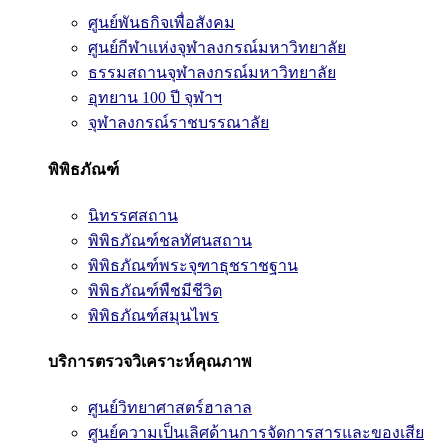
ศูนย์พันธกิจเพื่อสังคม
ศูนย์กีฬาแห่งจุฬาลงกรณ์มหาวิทยาลัย
ธรรมสถานจุฬาลงกรณ์มหาวิทยาลัย
อุทยาน 100 ปี จุฬาฯ
จุฬาลงกรณ์ราชบรรณาลัย
พิพิธภัณฑ์
นิทรรศสถาน
พิพิธภัณฑ์ชลทัศนสถาน
พิพิธภัณฑ์พระจุฑาธุชราชฐาน
พิพิธภัณฑ์พืชมีชีวิต
พิพิธภัณฑ์สมุนไพร
บริการตรวจวิเคราะห์คุณภาพ
ศูนย์วิทยาศาสตร์ฮาลาล
ศูนย์ความเป็นเลิศด้านการจัดการสารและของเสีย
_ _ _
> Task statement
Could you please find every line of the listing above holding the string "ฬาลงกรณ" and copy it?

> Output of the task
ศูนย์กีฬาแห่งจุฬาลงกรณ์มหาวิทยาลัย
ธรรมสถานจุฬาลงกรณ์มหาวิทยาลัย
จุฬาลงกรณ์ราชบรรณาลัย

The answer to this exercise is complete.